Exploring Uganda one waterfall at a time

BY HENRY MATOVU

When you ask Ugandans what their dream destination would be, the majority would cross not only just the Ugandan border but the oceans beyond to find it. They mention lands far away, glorifying foreign beauty over their motherland. I on the other hand would opt to visit Uganda any day.

I totally agree with Sir Winston Churchill who called our country “The Pearl of Africa”.

So, over the June public holiday break, thanks to social media, I retreated to the eastern part of Uganda.

My journey was prompted by an advert on Facebook a week earlier. I called the listed contact numbers and booked a ticket for my friend and I.

“On Heores Day”, you ask? Well, I hold no government post I am not a politician. So I did not expect my name to be on the list of medal recipients! Instead, however, I decided to be a hero of my country, in my own silent way.

My friend and I were soon joined by two other enthusiastic travellers, and we set off on 8 June aboard a YY bus.

The poorly lit roads and sparsely populated areas did not give us a chance to savour the view on our night time journey aboard the speeding bus from Kampala. By midnight we were in Mbale, and we were welcomed by the fully awake bodaboda riders who asked us about where we were heading. Clueless we were, but thankfully our travel coordinator was already at the station to lead us to our resting place for the night.

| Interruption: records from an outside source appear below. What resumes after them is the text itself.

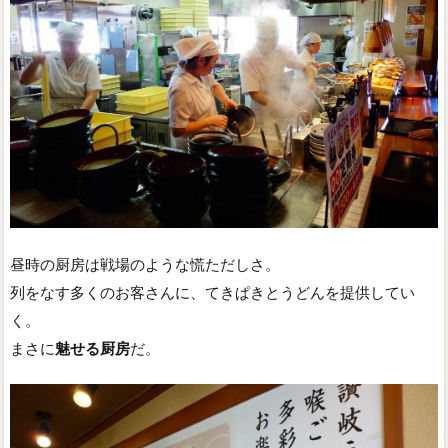
昼時の厨房は戦場のような慌ただしさ。
列をなす多くのお客さんに、てきぱきとうどんを提供してい
く。
まさに
魅せる厨房
だ。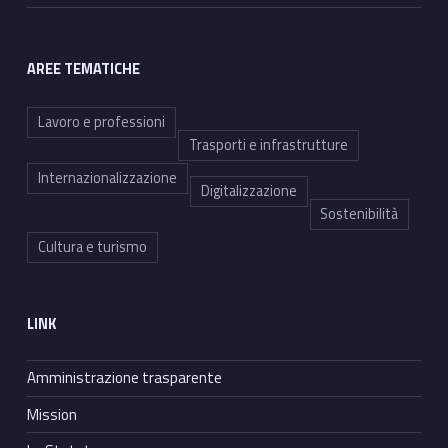
AREE TEMATICHE
Lavoro e professioni
Trasporti e infrastrutture
Internazionalizzazione
Digitalizzazione
Sostenibilità
Cultura e turismo
LINK
Amministrazione trasparente
Mission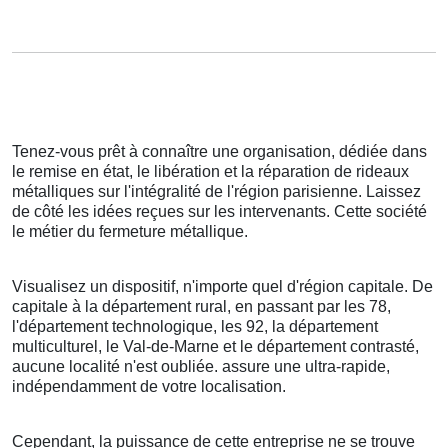
Tenez-vous prêt à connaître une organisation, dédiée dans
le remise en état, le libération et la réparation de rideaux
métalliques sur l'intégralité de l'région parisienne. Laissez
de côté les idées reçues sur les intervenants. Cette société
le métier du fermeture métallique.
Visualisez un dispositif, n'importe quel d'région capitale. De
capitale à la département rural, en passant par les 78,
l'département technologique, les 92, la département
multiculturel, le Val-de-Marne et le département contrasté,
aucune localité n'est oubliée. assure une ultra-rapide,
indépendamment de votre localisation.
Cependant, la puissance de cette entreprise ne se trouve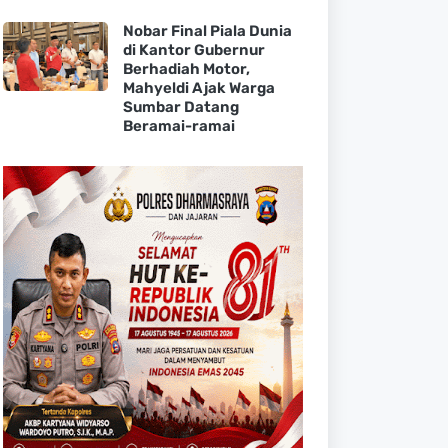
Nobar Final Piala Dunia
di Kantor Gubernur
Berhadiah Motor,
Mahyeldi Ajak Warga
Sumbar Datang
Beramai-ramai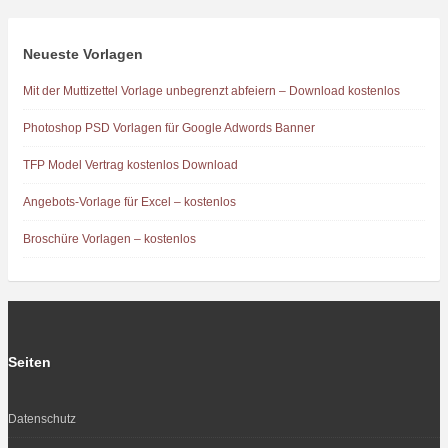
Neueste Vorlagen
Mit der Muttizettel Vorlage unbegrenzt abfeiern – Download kostenlos
Photoshop PSD Vorlagen für Google Adwords Banner
TFP Model Vertrag kostenlos Download
Angebots-Vorlage für Excel – kostenlos
Broschüre Vorlagen – kostenlos
Seiten
Datenschutz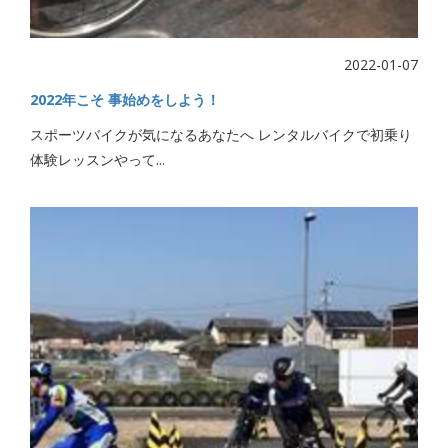
2022-01-07
2022年こそ 事始めをしよう！
スポーツバイクが気になるあなたへ レンタルバイクで初乗り
体験レッスンやって...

I do not know if it was excitement or anticipation that kept me fully awake late into the night, as I pictured the Sipi Falls that we had travelled all this way to experience firsthand. However, sleep took over in the wee hours and I was greeted by the scenic and famous Wanale Ridge at dawn.

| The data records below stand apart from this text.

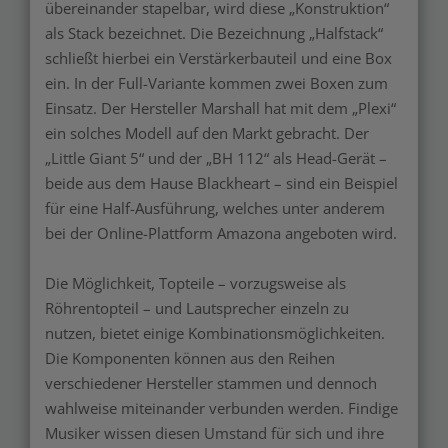
übereinander stapelbar, wird diese „Konstruktion“
als Stack bezeichnet. Die Bezeichnung „Halfstack“
schließt hierbei ein Verstärkerbauteil und eine Box
ein. In der Full-Variante kommen zwei Boxen zum
Einsatz. Der Hersteller Marshall hat mit dem „Plexi“
ein solches Modell auf den Markt gebracht. Der
„Little Giant 5“ und der „BH 112“ als Head-Gerät –
beide aus dem Hause Blackheart – sind ein Beispiel
für eine Half-Ausführung, welches unter anderem
bei der Online-Plattform Amazona angeboten wird.
Die Möglichkeit, Topteile – vorzugsweise als
Röhrentopteil – und Lautsprecher einzeln zu
nutzen, bietet einige Kombinationsmöglichkeiten.
Die Komponenten können aus den Reihen
verschiedener Hersteller stammen und dennoch
wahlweise miteinander verbunden werden. Findige
Musiker wissen diesen Umstand für sich und ihre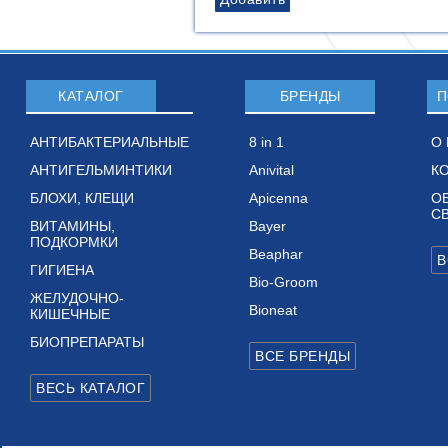
КАТАЛОГ
БРЕНДЫ
П
АНТИБАКТЕРИАЛЬНЫЕ
8 in 1
О
АНТИГЕЛЬМИНТИКИ
Anivital
К
БЛОХИ, КЛЕЩИ
Apicenna
О
С
ВИТАМИНЫ,
Bayer
ПОДКОРМКИ
Beaphar
ГИГИЕНА
Bio-Groom
ЖЕЛУДОЧНО-
Bioneat
КИШЕЧНЫЕ
БИОПРЕПАРАТЫ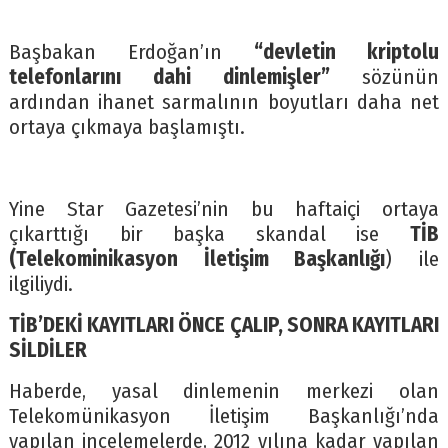
Başbakan Erdoğan’ın
“devletin kriptolu
telefonlarını dahi dinlemişler”
sözünün
ardından ihanet sarmalının boyutları daha net
ortaya çıkmaya başlamıştı.
Yine Star Gazetesi’nin bu haftaiçi ortaya
çıkarttığı bir başka skandal ise
TİB
(Telekominikasyon İletişim Başkanlığı
) ile
ilgiliydi.
TİB’DEKİ KAYITLARI ÖNCE ÇALIP, SONRA KAYITLARI
SİLDİLER
Haberde, yasal dinlemenin merkezi olan
Telekomünikasyon İletişim Başkanlığı’nda
yapılan incelemelerde, 2012 yılına kadar yapılan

I joined the rest of the team for breakfast before hitting the road for a one-and-a-half-hour drive to Kapchorwa.

We soon arrived at the bottom of Sipi Falls where we received a briefing on the hike and took a few selfies, then set off with each holding a walking stick.

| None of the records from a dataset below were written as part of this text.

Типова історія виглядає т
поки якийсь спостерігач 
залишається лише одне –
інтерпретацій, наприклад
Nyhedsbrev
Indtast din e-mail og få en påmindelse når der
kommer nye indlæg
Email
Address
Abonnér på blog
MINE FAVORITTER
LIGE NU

Call me mad, but the roaring waters got screaming at the first “fall”. The Sipi Falls consist of three falls and the first one we encountered landed at the entrance of a cave. Above the cave cascaded water from 60 feet above the ground. The white, speedy waters hit the huge stones strongly, making a sort of organized music sound!

I realised that to stay below the cave was to rob myself of greater satisfaction of what nature has to offer. So up I climbed.

I made my way to the waterfall and behold, I stood in awe of God and worshipped Him because of what was before me. Please do not call me a doubting Thomas – for even before ever seeing the falls, I believed in God but this was beyond me. So, if I did not believe before, this would have convinced me.

The crowning moment was getting a chance to swim in the ice-cold waters. The immersion process lasted for about 20 minutes as each part of the body had to first get used to the low temperatures before another part would be surrendered! Such fun!

After my visit to that part of the country, I now wonder what the rest has to offer.

I guess I can say that I have been officially assigned by the Pearl of Africa to blow her horn so that more people can come and witness the country’s beauty.

And I am convinced that travel journalism is going to keep my life in motion for a long time.